Smaller and more abundant than quarks, gluons are like termites in the Serengeti desert in Africa: They are hard to see but, collectively, play an important role. In the same report, the DOE also celebrated BNL’s work with fuel cell catalysts. A senior chemist at BNL, Radoslav Adzic developed a cheaper, more effective nanocatalyst for fuel cell vehicles. Catalysts for fuel cells use platinum, which is expensive and fragile. Over the last decade, Adzic and his collaborators have developed a one-atom-thick platinum coating over cheaper metals like palladium. Working with BNL staff scientists Jia Wang, Miomir Vukmirovic and Kotaro Sasaki, he developed the synthesis for this catalyst and worked to understand its potential use.

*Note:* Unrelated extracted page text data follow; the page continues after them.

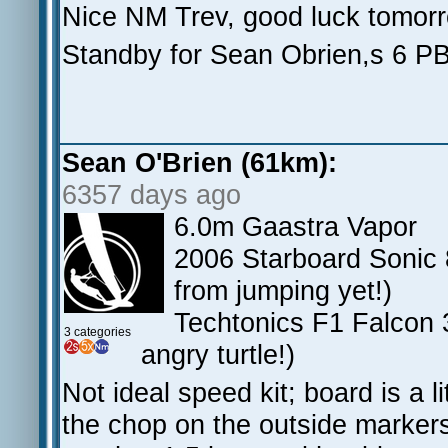
Nice NM Trev, good luck tomor
Standby for Sean Obrien,s 6 PB
Sean O'Brien (61km):
6357 days ago
6.0m Gaastra Vapor
2006 Starboard Sonic 8
from jumping yet!)
Techtonics F1 Falcon 3
3 categories
angry turtle!)
Not ideal speed kit; board is a li
the chop on the outside markers 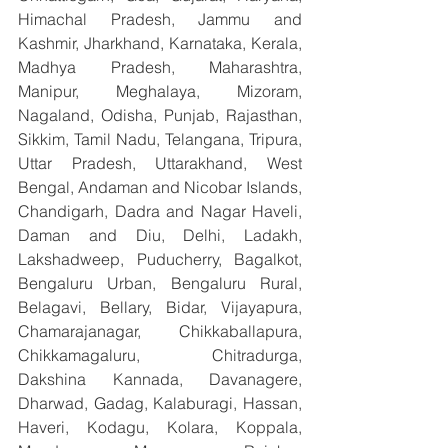
Himachal Pradesh, Jammu and 
Kashmir, Jharkhand, Karnataka, Kerala, 
Madhya Pradesh, Maharashtra, 
Manipur, Meghalaya, Mizoram, 
Nagaland, Odisha, Punjab, Rajasthan, 
Sikkim, Tamil Nadu, Telangana, Tripura, 
Uttar Pradesh, Uttarakhand, West 
Bengal, Andaman and Nicobar Islands, 
Chandigarh, Dadra and Nagar Haveli, 
Daman and Diu, Delhi, Ladakh, 
Lakshadweep, Puducherry, Bagalkot, 
Bengaluru Urban, Bengaluru Rural, 
Belagavi, Bellary, Bidar, Vijayapura, 
Chamarajanagar, Chikkaballapura, 
Chikkamagaluru, Chitradurga, 
Dakshina Kannada, Davanagere, 
Dharwad, Gadag, Kalaburagi, Hassan, 
Haveri, Kodagu, Kolara, Koppala, 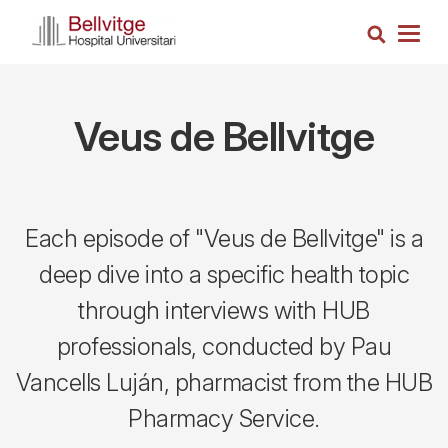
Skip
Search
to
Togg
main
navig
content
Veus de Bellvitge
Each episode of "Veus de Bellvitge" is a
deep dive into a specific health topic
through interviews with HUB
professionals, conducted by Pau
Vancells Luján, pharmacist from the HUB
Pharmacy Service.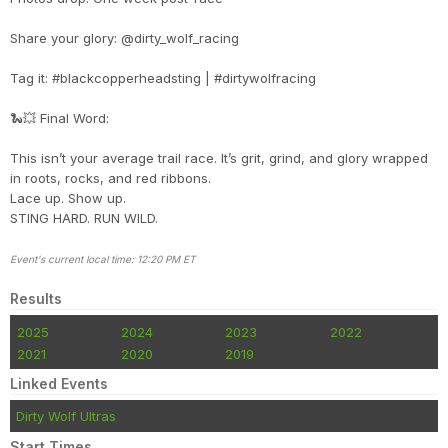
Share your glory: @dirty_wolf_racing
Tag it: #blackcopperheadsting | #dirtywolfracing
🐍💥 Final Word:
This isn’t your average trail race. It’s grit, grind, and glory wrapped
in roots, rocks, and red ribbons.
Lace up. Show up.
STING HARD. RUN WILD.
Event's current local time: 12:20 PM ET
Results
2025
2024
2023
2022
2021
2020
2019
Linked Events
Dirty Wolf Ultras
Start Times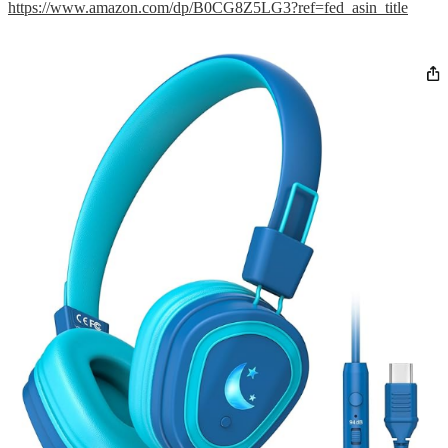
https://www.amazon.com/dp/B0CG8Z5LG3?ref=fed_asin_title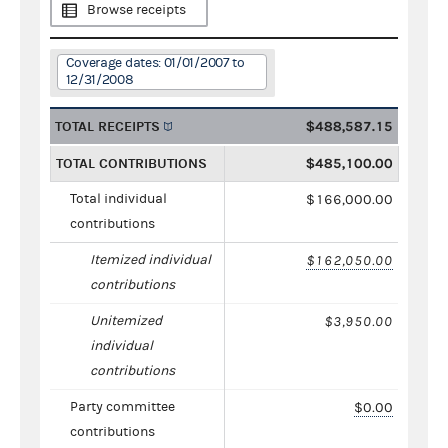
Browse receipts
Coverage dates: 01/01/2007 to
12/31/2008
TOTAL RECEIPTS
$488,587.15
TOTAL CONTRIBUTIONS
$485,100.00
Total individual
$166,000.00
contributions
Itemized individual
$162,050.00
contributions
Unitemized
$3,950.00
individual
contributions
Party committee
$0.00
contributions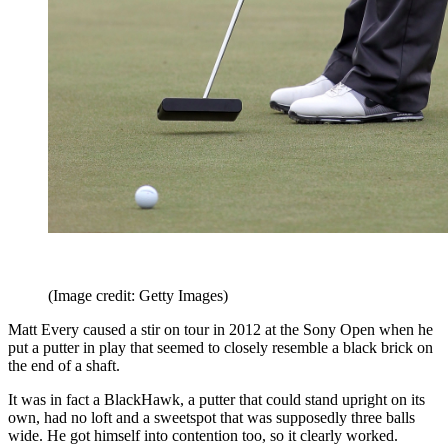
(Image credit: Getty Images)
Matt Every caused a stir on tour in 2012 at the Sony Open when he
put a putter in play that seemed to closely resemble a black brick on
the end of a shaft.
It was in fact a BlackHawk, a putter that could stand upright on its
own, had no loft and a sweetspot that was supposedly three balls
wide. He got himself into contention too, so it clearly worked.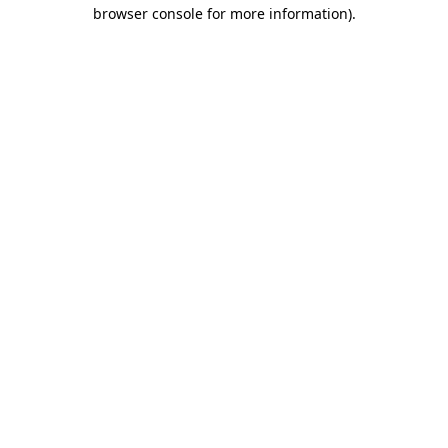
browser console for more information).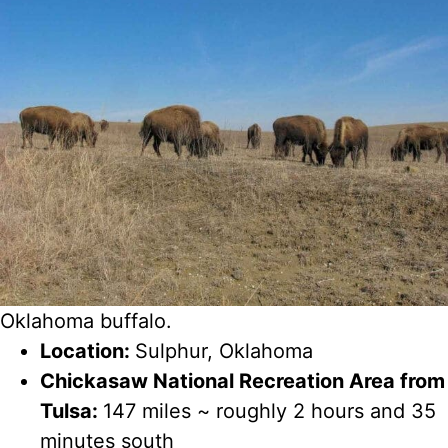
Oklahoma buffalo.
Location:
Sulphur, Oklahoma
Chickasaw National Recreation Area from
Tulsa:
147 miles ~ roughly 2 hours and 35
minutes south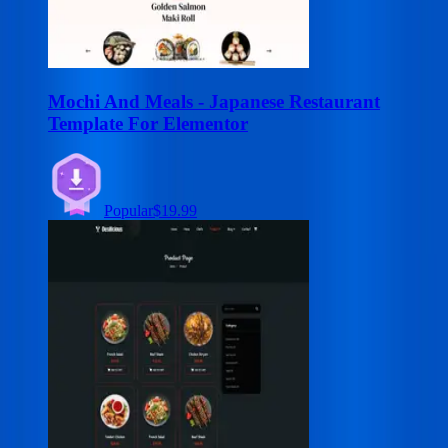
Mochi And Meals - Japanese Restaurant
Template For Elementor
Popular
$19.99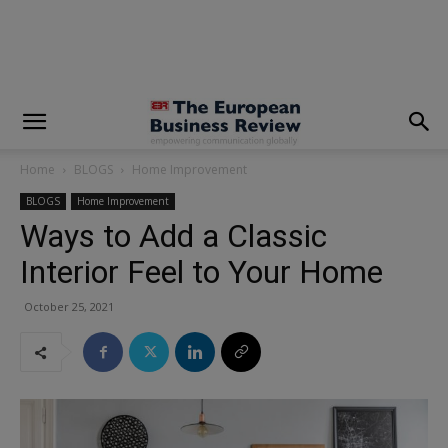
modal-check
Home
BLOGS
Home Improvement
BLOGS
Home Improvement
Ways to Add a Classic
Interior Feel to Your Home
October 25, 2021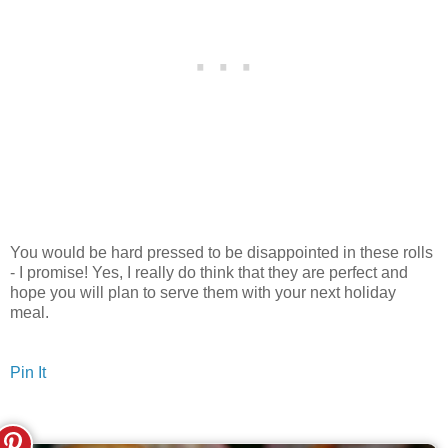
You would be hard pressed to be disappointed in these rolls
- I promise! Yes, I really do think that they are perfect and
hope you will plan to serve them with your next holiday
meal.
Pin It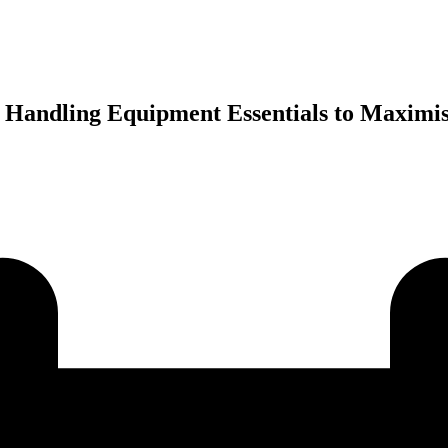
x Handling Equipment Essentials to Maximis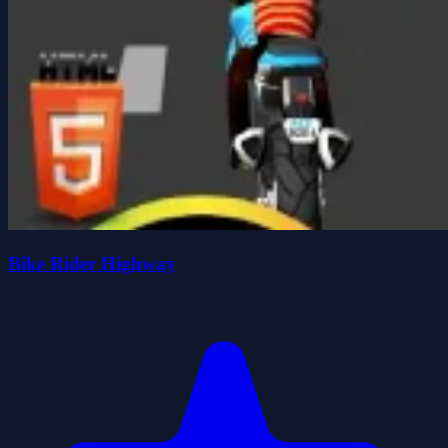
Bike Rider Highway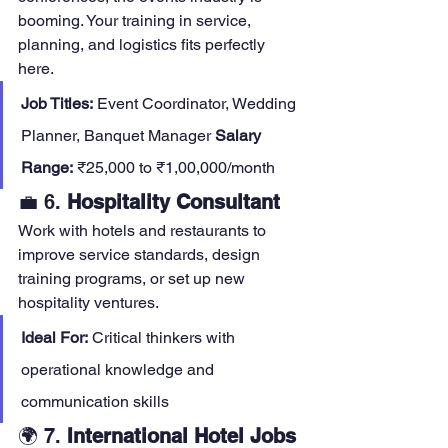
booming. Your training in service, 
planning, and logistics fits perfectly 
here.
Job Titles:
 Event Coordinator, Wedding 
Planner, Banquet Manager 
Salary 
Range:
 ₹25,000 to ₹1,00,000/month
💼 6. 
Hospitality Consultant
Work with hotels and restaurants to 
improve service standards, design 
training programs, or set up new 
hospitality ventures.
Ideal For:
 Critical thinkers with 
operational knowledge and 
communication skills
🌍 7. 
International Hotel Jobs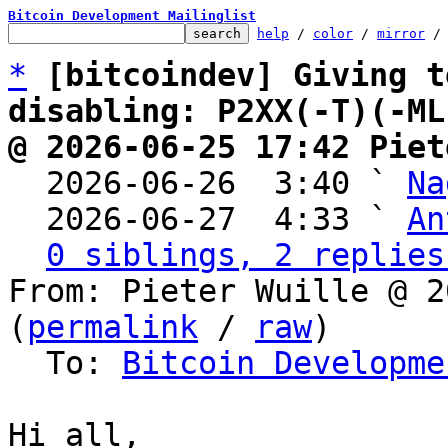
Bitcoin Development Mailinglist
help
 / 
color
 / 
mirror
 /
*
[bitcoindev] Giving t
disabling: P2XX(-T)(-ML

N.E. Chemcat Corporation has licensed the design and manufacturing process of a catalyst that can be used to make fuel cells as a part of a zero-emission car. This catalyst has the ultra low platinum content of about two to five grams per car, Adzic said. Working at BNL enabled partnerships that facilitated these efforts, he said. “There is expertise in various areas and aspects of the behavior of catalysts that is available at the same place,” Adzic observed. “The efficiency of research is much more convenient.”

Adzic, who has been at BNL for 24 years, said he has been able to make basic and applied research discoveries through his work at the national lab. He has 16 patents for these various catalysts, and he hopes some of them will get licensed. Adzic hopes this report, and the spotlight on his and other research efforts, will inspire politicians and decision makers to understand the possibility of direct energy conversion. “There are great advances in fuel cell development,” Adzic said. “It’s at the point in time where we have to do some finishing work to get a huge benefit for the environment.”

At the same time, the efficiency of fuel-cell-powered vehicles increases their economic benefit for consumers. The efficiency of an internal combustion engine is about 15 percent, whereas a fuel cell has about 60 percent efficiency, Adzic said.

BNL’s Laboratory Director Doon Gibbs welcomed the DOE publication. “This report highlights the remarkable achievements over the past decade of our national lab system — one that is unparalleled in the world,” he said. Gibbs suggested that the advanced details in the report, including the recognition for the NSLS II, span the breadth of BNL’s work. “They’re just a snapshot of what we do every day to make the world a better place,” Gibbs said.

While the annual report is one of Moniz’s final acts as the secretary of the agency, he hopes to communicate the vitality and importance of these labs and their work to the next administration.“I will be talking more with secretary nominee [Richard] Perry about the labs again as a critical jewel and resource,” Moniz said. “There’s a lot of support in Congress.” Moniz said the DOE has had five or six lab days, where labs share various displays with members of the legislative body. Those showcases have been “well-received” and he “fully expects the labs to be vital to the department.”